* WHAT TO WORK ON
1. Transcribe the passage of the forum thread on home offices and travel expense claims between "Maybe they're also" and "have an issue.", inclusive.
2. Write the next part of the forum thread on home offices, travel expense claims and Revenue audits, picking up after its final sentence.

* EXCERPT TO READ
Maybe they're also hoping it will encourage voluntary disclosures, so as to reduce both the Revenue resource needed to address the sector and the penalty level for the taxpayers who have an issue.


----------



## mandelbrot (27 Jul 2013)

Gervan said:


> Mandelbrot, I cannot afford to hire an office. I work from a dedicated room in my house. *That is my office*. When I travel to a client's business I claim the travel expense *from my office.*
> This is definitely an attack on the small business. If I could afford to hire an office next door to my house, the travel claim would be allowable. But I can't afford rent.
> And you ask "Who does it discriminate against?"



Gervan, you're an accountant aren't you?

Unless you have a very unusual setup in terms of the services you provide and how you contract to provide them, then the ebrief has no relevance to you. An accountant (Ltd co) with a "normal" practice i.e. dozens up to hundreds of clients, will generally have an office, either in their home or rented, and this is where the substantial proportion of their work is performed for their clients. Presumably you also have the right to employ staff to perform some of the work for you, which would certainly not be the case with the vast vast majority of contractors.

Are you even incorporated?!

Unless you provide one of those services where you call to the client's offices and do their bookkeeping etc. onsite, then there could never be any question as to your normal place of work being other than your own office, be it at home or wherever.


----------



## mandelbrot (27 Jul 2013)

T McGibney said:


> And if you do rent an office, they will (1) claim that your overheads are "unusually high" and seek to audit you on that basis (2) claim its a "pseudo office" even though you do all your administration work there, at significant cost.



If I was an audit manager I'd brain anyone who would attempt to justify issuing an audit letter on the basis solely of "unusually high" overheads - I'd be amazed if that happened anymore - much more likely they'd raise an aspect query and ask to see a full set of accounts, and if still unhappy a copy of the lease.

* INFORMATION SHOWN
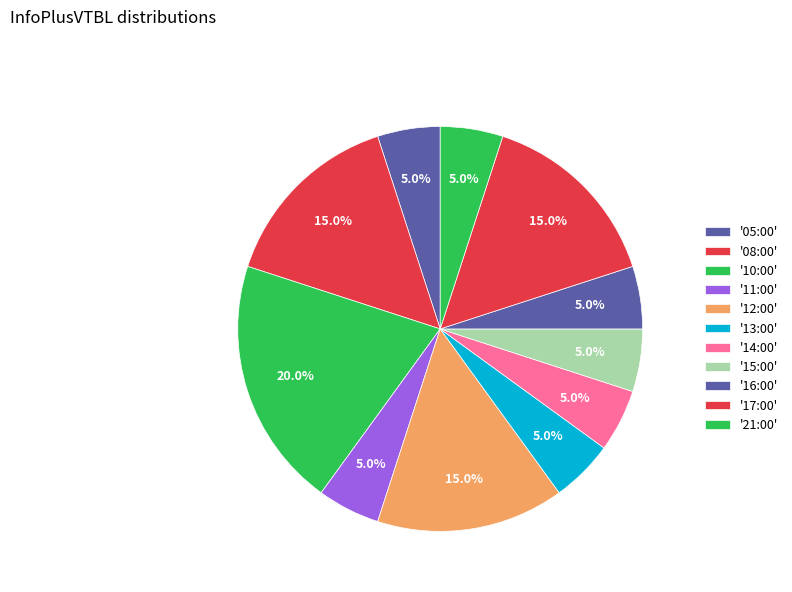

Count the number of slices in the pie.

11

* YOUR WRITTEN ANSWERS
1.
Maybe they're also hoping it will encourage voluntary disclosures, so as to reduce both the Revenue resource needed to address the sector and the penalty level for the taxpayers who have an issue.

2.
As for (2) have you ever actually seen that assertion made, sounds a bit weird... don't get me wrong, I'm fully aware that anything is possible - but it's hardly asserted while the auditor is actually sitting there in said "pseudo office" conducting the audit


----------



## T McGibney (27 Jul 2013)

> If I was an audit manager I'd brain anyone who would attempt to justify issuing an audit letter on the basis solely of "unusually high" overheads - I'd be amazed if that happened anymore - much more likely they'd raise an aspect query and ask to see a full set of accounts, and if still unhappy a copy of the lease.



The Revenue south West letter to the ITI concerned itself pretty much exclusively with contractors with unusually high overheads, and concluded that a % of same were bogus, hence all were being invited to "clarify" their position.


> As for (2) have you ever actually seen that assertion made, sounds a bit weird... don't get me wrong, I'm fully aware that anything is possible - but it's hardly asserted while the auditor is actually sitting there in said "pseudo office" conducting the audit



Given the current anti-business attitude of Revenue, where terms like "pseudo self employment" are being bandied about in an attempt to discredit home office businesses (not just those who contract into specific 'cube farm' type corporate positions), anything is possible.


----------



## T McGibney (27 Jul 2013)

mandelbrot said:


> Gervan, you're an accountant aren't you?
> 
> Are you even incorporated?!



What's so weird? Many accountants are incorporated nowadays. It makes perfect business sense for a new accounting firm to incorporate.

Gervan's fears arising from yesterday's Tax Briefing are well founded. Revenue's 'Alison' example cited by the OP illustrates this starkly.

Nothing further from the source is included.